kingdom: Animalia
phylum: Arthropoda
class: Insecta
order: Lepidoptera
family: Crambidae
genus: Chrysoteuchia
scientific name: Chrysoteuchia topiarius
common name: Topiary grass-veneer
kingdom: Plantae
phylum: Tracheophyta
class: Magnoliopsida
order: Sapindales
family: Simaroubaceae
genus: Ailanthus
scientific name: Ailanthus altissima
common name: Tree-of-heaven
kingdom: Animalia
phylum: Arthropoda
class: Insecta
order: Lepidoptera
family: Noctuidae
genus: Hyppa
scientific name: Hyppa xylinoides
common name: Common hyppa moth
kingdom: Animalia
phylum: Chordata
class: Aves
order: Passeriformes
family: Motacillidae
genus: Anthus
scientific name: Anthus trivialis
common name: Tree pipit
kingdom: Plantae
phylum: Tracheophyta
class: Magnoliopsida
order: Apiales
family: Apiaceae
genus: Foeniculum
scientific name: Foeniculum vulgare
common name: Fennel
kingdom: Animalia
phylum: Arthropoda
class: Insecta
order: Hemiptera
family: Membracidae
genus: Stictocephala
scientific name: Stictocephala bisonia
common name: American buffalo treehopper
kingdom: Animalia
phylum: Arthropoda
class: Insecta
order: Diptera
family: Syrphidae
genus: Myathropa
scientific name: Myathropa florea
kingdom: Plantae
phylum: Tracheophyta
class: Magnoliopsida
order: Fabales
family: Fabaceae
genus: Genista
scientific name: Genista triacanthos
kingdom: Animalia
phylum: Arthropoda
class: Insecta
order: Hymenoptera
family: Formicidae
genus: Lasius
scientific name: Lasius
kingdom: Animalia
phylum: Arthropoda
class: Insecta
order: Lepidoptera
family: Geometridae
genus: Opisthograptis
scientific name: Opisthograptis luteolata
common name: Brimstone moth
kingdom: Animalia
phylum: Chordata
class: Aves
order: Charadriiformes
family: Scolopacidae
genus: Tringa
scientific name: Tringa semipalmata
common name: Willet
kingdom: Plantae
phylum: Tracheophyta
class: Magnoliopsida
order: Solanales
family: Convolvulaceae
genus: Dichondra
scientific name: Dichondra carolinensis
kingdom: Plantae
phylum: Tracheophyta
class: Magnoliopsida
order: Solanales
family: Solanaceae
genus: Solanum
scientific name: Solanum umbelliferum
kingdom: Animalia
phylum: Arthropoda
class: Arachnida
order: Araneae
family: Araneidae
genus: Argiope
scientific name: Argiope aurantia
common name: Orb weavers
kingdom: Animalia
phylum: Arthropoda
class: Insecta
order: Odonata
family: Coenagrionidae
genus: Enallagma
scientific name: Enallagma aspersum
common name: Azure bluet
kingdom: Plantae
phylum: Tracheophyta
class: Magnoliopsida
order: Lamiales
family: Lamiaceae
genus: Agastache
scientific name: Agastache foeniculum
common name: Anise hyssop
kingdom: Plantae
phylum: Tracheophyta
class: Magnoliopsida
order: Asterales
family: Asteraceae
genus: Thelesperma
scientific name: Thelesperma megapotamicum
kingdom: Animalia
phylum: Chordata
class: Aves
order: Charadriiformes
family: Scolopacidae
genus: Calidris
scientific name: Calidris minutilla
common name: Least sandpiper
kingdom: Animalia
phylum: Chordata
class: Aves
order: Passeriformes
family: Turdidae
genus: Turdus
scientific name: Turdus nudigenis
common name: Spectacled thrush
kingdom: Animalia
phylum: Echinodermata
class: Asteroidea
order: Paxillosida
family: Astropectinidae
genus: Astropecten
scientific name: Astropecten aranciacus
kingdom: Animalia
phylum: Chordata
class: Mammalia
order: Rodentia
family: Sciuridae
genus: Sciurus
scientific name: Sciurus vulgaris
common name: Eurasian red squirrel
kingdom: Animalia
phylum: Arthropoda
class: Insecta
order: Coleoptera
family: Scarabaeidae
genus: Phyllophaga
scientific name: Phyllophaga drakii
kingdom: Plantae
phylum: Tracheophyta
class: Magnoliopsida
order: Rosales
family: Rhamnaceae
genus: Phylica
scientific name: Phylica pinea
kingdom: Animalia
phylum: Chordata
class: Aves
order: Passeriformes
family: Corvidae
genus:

____

### What is asked:
Could you print all of the lines above again, with no changes to any of them?

### Reply:
kingdom: Animalia
phylum: Arthropoda
class: Insecta
order: Lepidoptera
family: Crambidae
genus: Chrysoteuchia
scientific name: Chrysoteuchia topiarius
common name: Topiary grass-veneer
kingdom: Plantae
phylum: Tracheophyta
class: Magnoliopsida
order: Sapindales
family: Simaroubaceae
genus: Ailanthus
scientific name: Ailanthus altissima
common name: Tree-of-heaven
kingdom: Animalia
phylum: Arthropoda
class: Insecta
order: Lepidoptera
family: Noctuidae
genus: Hyppa
scientific name: Hyppa xylinoides
common name: Common hyppa moth
kingdom: Animalia
phylum: Chordata
class: Aves
order: Passeriformes
family: Motacillidae
genus: Anthus
scientific name: Anthus trivialis
common name: Tree pipit
kingdom: Plantae
phylum: Tracheophyta
class: Magnoliopsida
order: Apiales
family: Apiaceae
genus: Foeniculum
scientific name: Foeniculum vulgare
common name: Fennel
kingdom: Animalia
phylum: Arthropoda
class: Insecta
order: Hemiptera
family: Membracidae
genus: Stictocephala
scientific name: Stictocephala bisonia
common name: American buffalo treehopper
kingdom: Animalia
phylum: Arthropoda
class: Insecta
order: Diptera
family: Syrphidae
genus: Myathropa
scientific name: Myathropa florea
kingdom: Plantae
phylum: Tracheophyta
class: Magnoliopsida
order: Fabales
family: Fabaceae
genus: Genista
scientific name: Genista triacanthos
kingdom: Animalia
phylum: Arthropoda
class: Insecta
order: Hymenoptera
family: Formicidae
genus: Lasius
scientific name: Lasius
kingdom: Animalia
phylum: Arthropoda
class: Insecta
order: Lepidoptera
family: Geometridae
genus: Opisthograptis
scientific name: Opisthograptis luteolata
common name: Brimstone moth
kingdom: Animalia
phylum: Chordata
class: Aves
order: Charadriiformes
family: Scolopacidae
genus: Tringa
scientific name: Tringa semipalmata
common name: Willet
kingdom: Plantae
phylum: Tracheophyta
class: Magnoliopsida
order: Solanales
family: Convolvulaceae
genus: Dichondra
scientific name: Dichondra carolinensis
kingdom: Plantae
phylum: Tracheophyta
class: Magnoliopsida
order: Solanales
family: Solanaceae
genus: Solanum
scientific name: Solanum umbelliferum
kingdom: Animalia
phylum: Arthropoda
class: Arachnida
order: Araneae
family: Araneidae
genus: Argiope
scientific name: Argiope aurantia
common name: Orb weavers
kingdom: Animalia
phylum: Arthropoda
class: Insecta
order: Odonata
family: Coenagrionidae
genus: Enallagma
scientific name: Enallagma aspersum
common name: Azure bluet
kingdom: Plantae
phylum: Tracheophyta
class: Magnoliopsida
order: Lamiales
family: Lamiaceae
genus: Agastache
scientific name: Agastache foeniculum
common name: Anise hyssop
kingdom: Plantae
phylum: Tracheophyta
class: Magnoliopsida
order: Asterales
family: Asteraceae
genus: Thelesperma
scientific name: Thelesperma megapotamicum
kingdom: Animalia
phylum: Chordata
class: Aves
order: Charadriiformes
family: Scolopacidae
genus: Calidris
scientific name: Calidris minutilla
common name: Least sandpiper
kingdom: Animalia
phylum: Chordata
class: Aves
order: Passeriformes
family: Turdidae
genus: Turdus
scientific name: Turdus nudigenis
common name: Spectacled thrush
kingdom: Animalia
phylum: Echinodermata
class: Asteroidea
order: Paxillosida
family: Astropectinidae
genus: Astropecten
scientific name: Astropecten aranciacus
kingdom: Animalia
phylum: Chordata
class: Mammalia
order: Rodentia
family: Sciuridae
genus: Sciurus
scientific name: Sciurus vulgaris
common name: Eurasian red squirrel
kingdom: Animalia
phylum: Arthropoda
class: Insecta
order: Coleoptera
family: Scarabaeidae
genus: Phyllophaga
scientific name: Phyllophaga drakii
kingdom: Plantae
phylum: Tracheophyta
class: Magnoliopsida
order: Rosales
family: Rhamnaceae
genus: Phylica
scientific name: Phylica pinea
kingdom: Animalia
phylum: Chordata
class: Aves
order: Passeriformes
family: Corvidae
genus:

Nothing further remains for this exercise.